Since the days of the Blackberry smartphone, people have had the ability to connect to work email from anywhere and, significantly, at any time. As many have found, this leads to a culture where people send email messages at any time, day or night. And recipients feel like they may as well respond.
Unlike its predecessor, the pager, messages sent out of office hours to a recipient’s smartphone are usually not a last resort – an emergency, which needs the recipient’s immediate attention. There is no real differentiation. The device will receive all messages, irrespective of their urgency.
Since the start of the Covid-19 pandemic those individuals who could work from home have been able to communicate and collaborate with colleagues over email and on conference calls. Email can be managed asynchronously, allowing people to respond when it’s convenient. But conference calls are set for a specific time in one time zone. For those not living in that time zone, they may need to tune in in the middle of night local time or in the early hours of the morning. Certainly, the time these calls take place do not often fit in with everyone’s normal working day. It is the same with external events that try to reach a global audience. Usually, the time the event runs is only convenient for a subset of delegates living in the time zone the event organiser feels would capture the largest online audience.

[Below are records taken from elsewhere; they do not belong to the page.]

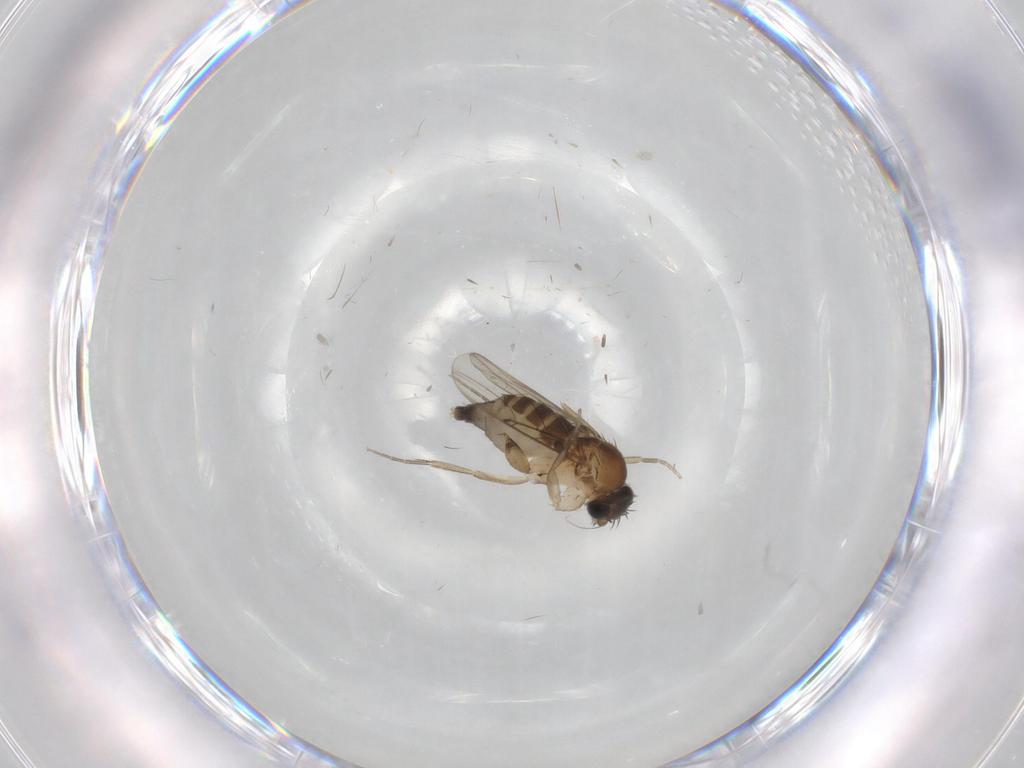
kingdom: Animalia
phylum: Arthropoda
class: Insecta
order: Diptera
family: Phoridae
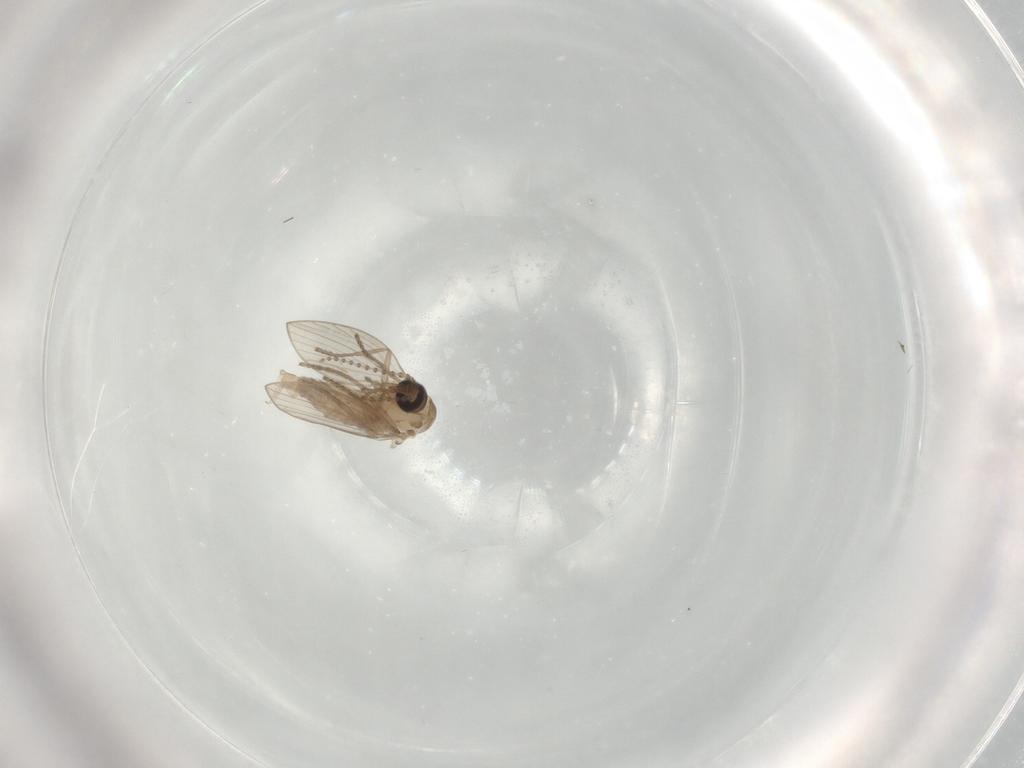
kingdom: Animalia
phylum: Arthropoda
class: Insecta
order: Diptera
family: Psychodidae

Global business needs global awareness
Communications and collaborations can and should be encouraged globally. But, as Computer Weekly reported in a recent discussion with the global pharmaceutical firm, AstraZeneca, by not accounting for the differences in time zones and culture, a company risks being non-inclusive. The weekend does not start on Friday evening for everyone; Islam recognises the weekend on different days. Labor Day and Thanksgiving are not UK national holidays but people working with the US tend to recognise they won’t get a response if they send an email during the US holiday season.
The new legislation in Portugal is something that may be adopted elsewhere as trade unions, opposition parties and governments start to recognise the implications of a hybrid work pattern. As always, tech has a role to play in encoding these rules into the software we use.